Tuesday, January 4, 2011

Authenticity and Asshattery

I was told recently that I've become too "dark."  I don't know what the speaker was implying that I had become too "dark" for; was I now no longer eligible to wear a costume at Disney and pretend to be Snow White?  Did I no longer qualify for the Glee Club, the Lollipop Guild, or the Boosters?  Should I collapse under the pathos of it all and smear on the kohl as a card-carrying member of the Goth Brigade?

It hardly matters.  I know exactly what this person was getting at, however.  To be perfectly honest, I was actually kind of afraid of getting this message, but that's all been a part of what caused my decline.

I have decades of practice at being inauthentic.  I often find myself assuming the mannerisms, colloquialisms, and even the regional accents of the people around me.  I study people to determine what kind of person they like best, and I work very hard at becoming that kind of person, just so I can be liked -- maybe even loved.
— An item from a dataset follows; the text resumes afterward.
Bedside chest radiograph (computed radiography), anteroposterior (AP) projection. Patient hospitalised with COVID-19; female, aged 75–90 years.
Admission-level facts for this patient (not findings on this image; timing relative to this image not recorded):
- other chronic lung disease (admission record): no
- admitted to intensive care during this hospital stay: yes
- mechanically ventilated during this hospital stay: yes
I have not been authentic.  When my heart hurt, I didn't share it.  When my life sucked, I dressed it up in roses and paraded around like nothing was wrong.  All that toxicity doesn't leave the bloodstream just because you choose to not acknowledge it.  It backs up instead like raw sewage, and sooner or later the bilious nastiness of it will infect everything.  That's what happened to me last year.  I worked so hard at being a lovable person for so long that I ignored the rats and the ants and all the other signs that my picnic wasn't real.
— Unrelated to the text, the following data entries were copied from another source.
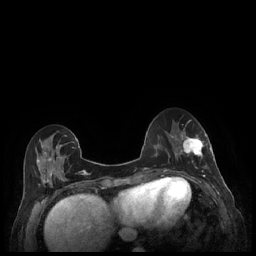
Breast MRI (dynamic contrast-enhanced), one axial slice; position 76 of 248 along the scan axis; dynamic contrast-enhanced series, time point 2 of 7 at this slice position (early post-contrast); 1.5 T; TE 1.9 ms, TR 4.1 ms; 0.9 mm slice thickness; 256 × 256 image matrix, field of view 320 × 320 mm. Female patient.
Outlined on this slice (semi-automatically segmented with operator editing):
- enhancing-tissue mask used for the functional tumour volume (all voxels passing the contrast-enhancement thresholds inside the analysis volume; usually the tumour): box from (x=180, y=128) to (x=212, y=177) px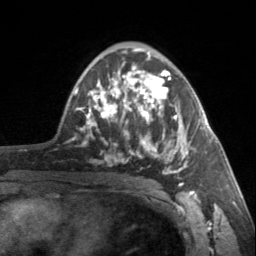
Breast MRI, one axial slice. Slice 92 of 160 in the series (ordered by position). Cropped to one breast. Dynamic contrast-enhanced series, time point 2 of 7 at this slice position (early post-contrast). 3 T. TE 1.7 ms, TR 4.6 ms. 1 mm slice thickness. 256 × 256 image matrix. Female patient.
Structures marked on this image (semi-automatically segmented with operator editing):
- enhancing-tissue mask used for the functional tumour volume (all voxels passing the contrast-enhancement thresholds inside the analysis volume; usually the tumour): bounding box [x1, y1, x2, y2] px = [90, 66, 196, 187]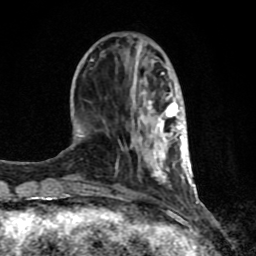
Breast MRI (dynamic contrast-enhanced), one axial slice; position 29 of 80 along the scan axis; cropped to one breast; dynamic contrast-enhanced series, time point 2 of 8 at this slice position (early post-contrast); 1.5 T; TE 4.2 ms, TR 7 ms; 2 mm slice thickness; 256 × 256 image matrix, field of view 155 × 155 mm. Female patient.
Annotated regions visible in this slice (semi-automatic segmentation, software-assisted and operator-edited):
- enhancing-tissue mask used for the functional tumour volume (all voxels passing the contrast-enhancement thresholds inside the analysis volume; usually the tumour): box from (x=62, y=72) to (x=191, y=197) px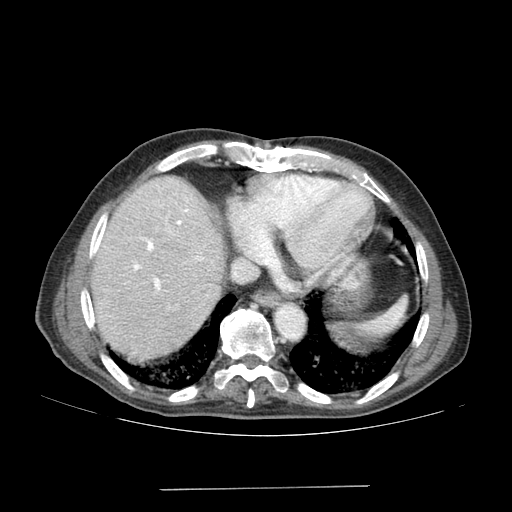
Contrast-enhanced abdominal CT (liver protocol), one axial slice; slice 146 of 192 in the series (ordered by position); reconstruction kernel SOFT; 120 kVp; soft-tissue window (W 400 / L 40 HU); 2.5 mm slice thickness; 512 × 512 image matrix, field of view 400 × 400 mm. Case-level facts recorded for this patient, not image findings: diagnosis: hepatocellular carcinoma (patient treated with transarterial chemoembolisation; whether this scan precedes or follows treatment is not stated here); TNM stage (as recorded): Stage-IVA; Child-Pugh class: A.
Annotated regions visible in this slice (semi-automatic segmentation, software-assisted and operator-edited):
- liver parenchyma outside the tumour (the mass and vessels are separate outlines, so this box may not span the whole liver): bounding box (x1, y1, x2, y2) in pixels: (90, 176, 224, 360)
- portal vein: (134, 209, 202, 290)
2010 was hell.  I tried for the first half of it to still wear the brave face, to pretend like I was maintaining, and that was far, far from the truth.  Some wonderful things happened in 2010, but the number of awful things that happened sent me reeling and made it almost impossible to appreciate the good things, in the end.  I would never wish that hell on anyone -- not friend, not enemy, not soulless Vulcan, not perfect stranger, not willing sacrifice.

But one thing all of that taught me was that I truly do not care anymore what anyone thinks of me.  It doesn't matter, in the end.  People will either love me or they won't.  That's their business.  I have my list of the people I would really rather keep in the loved-ones camp, and I know how I feel about them, but I can't force anyone to love me, and I can't dress up my true self in inoffensive costumes just to make it easier on people.  I won't hold my tongue for an inordinately long time just so I don't seem like an ogre-slash-bitch-slash-meanie.  This is who I am; if this person is too dark for you, well, there are tons of sunshine-y people in the world -- take one of them, and leave me alone.  When I shine, it'll be from real, authentic joy.  When I sulk, it'll be from true, authentic pressure.
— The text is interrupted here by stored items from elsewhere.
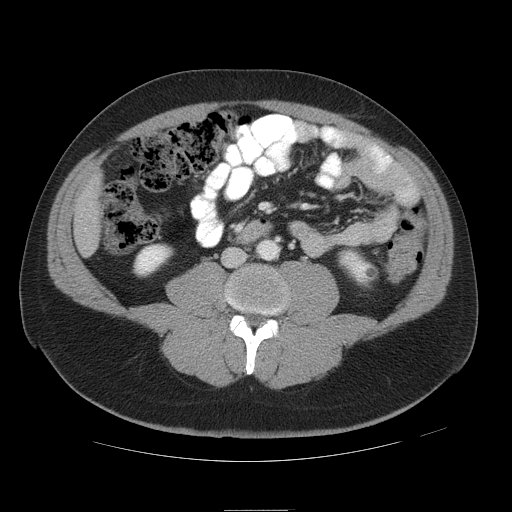
Contrast-enhanced abdominal CT, one axial slice; slice 10 of 49 in the series (ordered by position); intravenous contrast given; soft-tissue window (W 400 / L 40 HU); 5 mm slice thickness; 512 × 512 image matrix. From the clinical record (not read from this slice): patient: female, age 48 years at operation; diagnosis: colorectal cancer liver metastases, imaged before liver resection; multiple liver metastases: yes; largest metastasis: 5.1 cm; disease in both lobes: yes.
Outlined on this slice (expert manual segmentation):
- liver: bounding box <76,181,100,254> (left, top, right, bottom; pixels)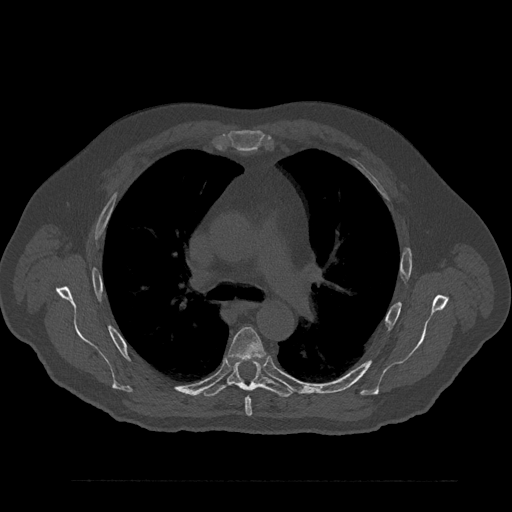
CT including the spine, one axial slice; slice 578 of 797 in the series (ordered by position); reconstruction kernel Br40s/3; 120 kVp; bone window (W 1800 / L 400 HU); 512 × 512 image matrix. Patient: male, 61 years. From the clinical record (not read from this slice): primary cancer: prostate.
Annotated regions visible in this slice (semi-automatically segmented with operator editing):
- T5 vertebra: box from (x=228, y=327) to (x=266, y=416) px
- T6 vertebra: (x=203, y=359)–(x=293, y=397)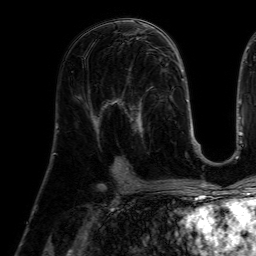
Breast MRI (dynamic contrast-enhanced), one axial slice. Position 32 of 64 along the scan axis. Cropped to one breast. Dynamic contrast-enhanced series, time point 2 of 7 at this slice position (early post-contrast). 1.5 T. TE 4.6 ms, TR 7.2 ms. 2.5 mm slice thickness. 256 × 256 image matrix. Female patient.
Annotated regions visible in this slice (semi-automatically segmented with operator editing):
- enhancing-tissue mask used for the functional tumour volume (all voxels passing the contrast-enhancement thresholds inside the analysis volume; usually the tumour): bounding box [x1, y1, x2, y2] px = [112, 77, 154, 154]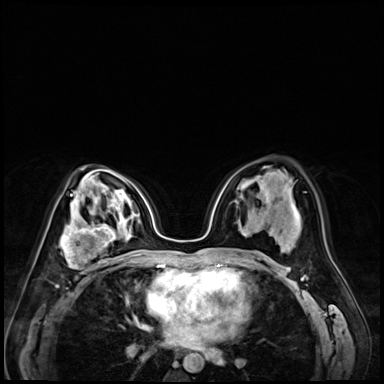
Breast MRI (dynamic contrast-enhanced), one axial slice. Position 40 of 72 along the scan axis. Dynamic contrast-enhanced series, time point 2 of 9 at this slice position (early post-contrast). 3 T. TE 1.4 ms, TR 4.3 ms. 2.5 mm slice thickness. 384 × 384 image matrix. Female patient.
Annotated regions visible in this slice (semi-automatically segmented with operator editing):
- enhancing-tissue mask used for the functional tumour volume (all voxels passing the contrast-enhancement thresholds inside the analysis volume; usually the tumour): bounding box [x1, y1, x2, y2] px = [60, 213, 120, 273]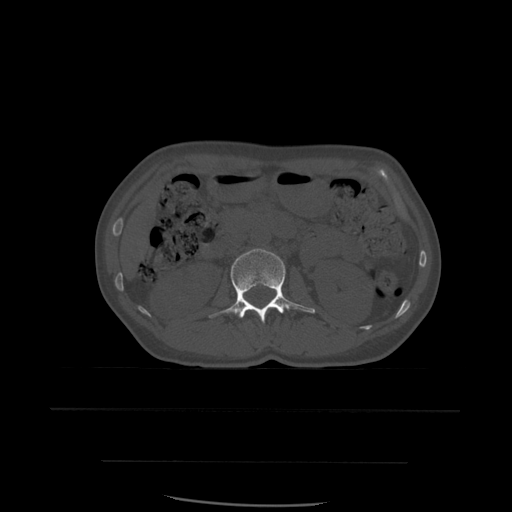
CT including the spine, one axial slice. Position 226 of 574 along the scan axis. Bone window (W 1800 / L 400 HU). 1.25 mm slice thickness. 512 × 512 image matrix, field of view 392 × 392 mm. Patient age 48 years. Case-level facts recorded for this patient, not image findings: primary cancer: lung; vertebrae with lytic lesions (as recorded): T11.
Structures marked on this image (semi-automatically segmented with operator editing):
- L2 vertebra: bounding box (x1, y1, x2, y2) in pixels: (209, 249, 316, 323)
Just be sure that the next person you choose to be part of your Happy Days Parade isn't wearing a mask of their own.

Also, just so you know: here are the things that will make me sulky, maybe even stinging and violent:


  • Disrespect.  I work hard to respect everyone I find intelligent, quirky, and in some way like me.  If you disrespect me, you are done in my world.
  • Disrespect directed at my loved ones.  Like the first bullet point, but far more so.  At this stage, not only am I dark, but also courtesy breaks down, and my tongue becomes sharp and homicidal.
  • The loss of a loved one, either by choice or not.  That's never fun.  Even if I cut someone from my flock for my own sake, it'll smart for a while.
  • Writer's block -- or the Desert of the Soul.  This is actually the opening strains of the Aria of Madness; if I don't record the voices in my head on paper, they grow louder and louder until -- well, let's just not find out.
  • Fear.  There are many things to fear, and I'm conquering all the ones I can, but I can't get rid of them all.
  • Weakness.  You know, realizing I once again ate too much or took things too seriously.  My process is a steep hill, and climbing it is exhausting.
  • Choice.  Sometimes it's good to wallow in your own darkness.  Well, for my kind of person it is, anyway.  


That's pretty much it.  Every other moment will be crammed to bursting with as much sunshine and good will and jolly laughter as I can manage without barfing over the asshattery of it.  No matter what mood you find me in, however, rest assured that, finally, it's real.